- **Goals**
(a) Decide whether each statement agrees with the OSM user activity notebook, and back each yes or no with the notebook's own words: (i) the notebook analyzes weekly OSM user activity; (ii) DuckDB is configured to use 32 threads; (iii) the notebook installs duckdb version 1.1.0.
(b) Pick up the OSM user activity notebook at the point where it stops and carry it forward.
** start Selected extract **
User activity map#

In this notebook we demonstrate how to analyze and visualize daily OSM user activity for a country.

These are the steps you see further down:

  • Set the connection parameters.

  • Prepare your input parameters, e.g. define area of interest and time interval.

  • Download data using DuckDB.

  • Create a Map, an interactive Slider to filter the map data.

Getting started#

Set connection params.

from dotenv import load_dotenv
load_dotenv()
True
import os

s3_user = os.environ["S3_ACCESS_KEY_ID"]  # add your user here
s3_password = os.environ["S3_SECRET_ACCESS_KEY"]  # add your password here

Configure DuckDB.

!pip install duckdb==1.0.0
import duckdb

con = duckdb.connect(
    config={
        'threads': 32,
        'max_memory': '50GB',
        'enable_object_cache': True
    }
)
con.install_extension("spatial")
con.load_extension("spatial")

Set the connection params to Iceberg Rest Catalog.

!pip install "pyiceberg[s3fs,duckdb,sql-sqlite,pyarrow]"
from pyiceberg.catalog.rest import RestCatalog

catalog = RestCatalog(
    name="default",
    **{
        "uri": "https://sotm2024.iceberg.ohsome.org",
        "s3.endpoint": "https://sotm2024.minio.heigit.org",
        "py-io-impl": "pyiceberg.io.pyarrow.PyArrowFileIO",
        "s3.access-key-id": s3_user,
        "s3.secret-access-key": s3_password,
        "s3.region": "eu-central-1"
** end Selected extract **
** start Recorded information **
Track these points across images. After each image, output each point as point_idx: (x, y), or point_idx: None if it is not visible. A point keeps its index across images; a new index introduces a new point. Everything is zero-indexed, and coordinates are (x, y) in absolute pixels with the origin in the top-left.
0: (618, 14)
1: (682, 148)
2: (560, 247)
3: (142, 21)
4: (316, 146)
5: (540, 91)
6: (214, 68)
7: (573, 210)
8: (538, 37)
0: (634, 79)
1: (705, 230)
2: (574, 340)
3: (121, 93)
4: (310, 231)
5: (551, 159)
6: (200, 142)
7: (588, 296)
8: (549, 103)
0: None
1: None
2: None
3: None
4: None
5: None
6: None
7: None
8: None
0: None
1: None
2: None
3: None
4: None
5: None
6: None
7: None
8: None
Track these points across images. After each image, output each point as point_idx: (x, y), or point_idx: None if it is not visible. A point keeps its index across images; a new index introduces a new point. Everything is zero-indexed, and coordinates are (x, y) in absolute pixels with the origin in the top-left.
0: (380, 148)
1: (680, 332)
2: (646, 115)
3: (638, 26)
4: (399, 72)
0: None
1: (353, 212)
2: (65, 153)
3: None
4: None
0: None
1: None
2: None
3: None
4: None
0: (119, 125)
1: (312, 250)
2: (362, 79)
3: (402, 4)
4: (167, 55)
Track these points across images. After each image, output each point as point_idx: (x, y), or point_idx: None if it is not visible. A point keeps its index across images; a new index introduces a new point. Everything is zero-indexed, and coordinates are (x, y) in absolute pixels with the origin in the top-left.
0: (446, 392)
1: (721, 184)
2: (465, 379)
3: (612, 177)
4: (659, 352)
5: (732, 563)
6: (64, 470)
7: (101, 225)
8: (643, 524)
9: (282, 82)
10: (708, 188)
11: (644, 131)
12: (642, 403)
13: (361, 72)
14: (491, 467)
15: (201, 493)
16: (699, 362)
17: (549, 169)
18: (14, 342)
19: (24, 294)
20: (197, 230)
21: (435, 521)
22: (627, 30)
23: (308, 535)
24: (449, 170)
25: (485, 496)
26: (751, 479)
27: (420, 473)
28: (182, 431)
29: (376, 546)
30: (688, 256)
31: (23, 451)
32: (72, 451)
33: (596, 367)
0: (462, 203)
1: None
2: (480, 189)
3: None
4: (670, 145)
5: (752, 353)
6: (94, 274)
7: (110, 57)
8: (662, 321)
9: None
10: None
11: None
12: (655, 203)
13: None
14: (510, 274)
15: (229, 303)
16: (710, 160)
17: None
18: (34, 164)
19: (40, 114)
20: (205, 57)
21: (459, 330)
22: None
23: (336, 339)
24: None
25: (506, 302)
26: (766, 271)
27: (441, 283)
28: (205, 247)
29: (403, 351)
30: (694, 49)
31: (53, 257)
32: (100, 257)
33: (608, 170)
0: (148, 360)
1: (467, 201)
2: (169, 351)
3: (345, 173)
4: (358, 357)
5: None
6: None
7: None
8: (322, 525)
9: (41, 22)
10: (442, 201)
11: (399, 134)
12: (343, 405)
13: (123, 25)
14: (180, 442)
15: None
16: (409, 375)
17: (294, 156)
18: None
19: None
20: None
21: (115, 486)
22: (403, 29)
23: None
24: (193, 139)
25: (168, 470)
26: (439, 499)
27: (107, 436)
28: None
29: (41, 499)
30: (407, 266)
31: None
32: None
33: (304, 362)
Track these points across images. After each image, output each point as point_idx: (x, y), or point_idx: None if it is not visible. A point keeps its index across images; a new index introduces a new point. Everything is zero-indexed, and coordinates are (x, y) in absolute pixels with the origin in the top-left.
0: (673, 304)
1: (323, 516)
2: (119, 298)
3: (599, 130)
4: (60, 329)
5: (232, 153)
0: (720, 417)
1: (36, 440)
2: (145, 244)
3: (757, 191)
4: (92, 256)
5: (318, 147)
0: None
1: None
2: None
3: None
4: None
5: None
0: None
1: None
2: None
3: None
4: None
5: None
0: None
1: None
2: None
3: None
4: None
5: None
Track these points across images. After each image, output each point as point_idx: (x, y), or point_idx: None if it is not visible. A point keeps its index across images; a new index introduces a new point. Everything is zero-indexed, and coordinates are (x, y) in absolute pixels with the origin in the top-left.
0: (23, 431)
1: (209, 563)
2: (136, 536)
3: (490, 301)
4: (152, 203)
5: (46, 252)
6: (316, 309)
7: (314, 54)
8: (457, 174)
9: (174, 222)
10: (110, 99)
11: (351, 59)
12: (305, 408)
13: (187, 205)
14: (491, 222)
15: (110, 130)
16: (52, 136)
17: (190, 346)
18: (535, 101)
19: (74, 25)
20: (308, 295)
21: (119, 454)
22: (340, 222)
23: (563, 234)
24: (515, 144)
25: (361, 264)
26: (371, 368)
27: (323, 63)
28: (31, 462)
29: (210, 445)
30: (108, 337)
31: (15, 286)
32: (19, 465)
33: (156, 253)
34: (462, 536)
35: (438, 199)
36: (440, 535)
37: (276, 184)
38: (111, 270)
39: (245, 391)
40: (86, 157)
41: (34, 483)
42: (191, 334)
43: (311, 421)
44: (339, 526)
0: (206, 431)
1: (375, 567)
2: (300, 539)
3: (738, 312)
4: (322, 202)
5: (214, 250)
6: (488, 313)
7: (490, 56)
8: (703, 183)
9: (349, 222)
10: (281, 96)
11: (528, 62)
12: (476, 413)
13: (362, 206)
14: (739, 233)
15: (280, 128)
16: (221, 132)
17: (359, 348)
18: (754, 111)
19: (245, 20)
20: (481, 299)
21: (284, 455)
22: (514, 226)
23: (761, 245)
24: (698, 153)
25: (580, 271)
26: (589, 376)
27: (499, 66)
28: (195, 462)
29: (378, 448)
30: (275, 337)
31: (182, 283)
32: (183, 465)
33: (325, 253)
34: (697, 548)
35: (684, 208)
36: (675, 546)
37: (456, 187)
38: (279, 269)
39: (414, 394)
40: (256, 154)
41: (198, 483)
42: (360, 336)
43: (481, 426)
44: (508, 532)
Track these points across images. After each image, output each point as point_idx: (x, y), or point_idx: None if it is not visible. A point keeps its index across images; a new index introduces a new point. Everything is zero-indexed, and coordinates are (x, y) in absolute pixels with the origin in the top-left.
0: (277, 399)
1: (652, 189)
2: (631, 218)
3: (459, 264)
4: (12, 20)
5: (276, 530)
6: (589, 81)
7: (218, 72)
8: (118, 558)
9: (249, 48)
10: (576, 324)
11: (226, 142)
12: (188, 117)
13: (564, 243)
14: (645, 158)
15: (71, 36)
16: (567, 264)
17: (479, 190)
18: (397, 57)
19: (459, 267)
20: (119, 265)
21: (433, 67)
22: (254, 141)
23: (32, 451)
** end Recorded information **
- **Task-by-task results**
(a)
(i) No: "analyze and visualize daily OSM user activity for a country"
(ii) Yes: 'threads': 32
(iii) No: !pip install duckdb==1.0.0

(b)
    }
)

Set connection to MinIO object storage.

query = f"""
DROP SECRET IF EXISTS "__default_s3";
CREATE SECRET (
      TYPE S3,
      KEY_ID '{s3_user}',
      SECRET '{s3_password}',
      REGION 'eu-central-1',
      endpoint 'sotm2024.minio.heigit.org',
      use_ssl true,
      url_style 'path'
  );
"""
con.sql(query).show()
┌─────────┐
│ Success │
│ boolean │
├─────────┤
│ true    │
└─────────┘

Prepare the input parameters for your analysis#

For this analysis mainly two parameters matter:

  • time range

  • location (approximated by country bounding boxes)

# Set iceberg table
namespace = 'geo_sort'
tablename = 'contributions'
icebergtable = catalog.load_table((namespace, tablename))

# Define location filter
bboxes = {
    'kenya': (33.89, -4.68, 41.86, 5.51),
    'germany': (5.99, 47.3, 15.02, 54.98),
    'brazil': (-73.99, -33.77, -34.73, 5.24)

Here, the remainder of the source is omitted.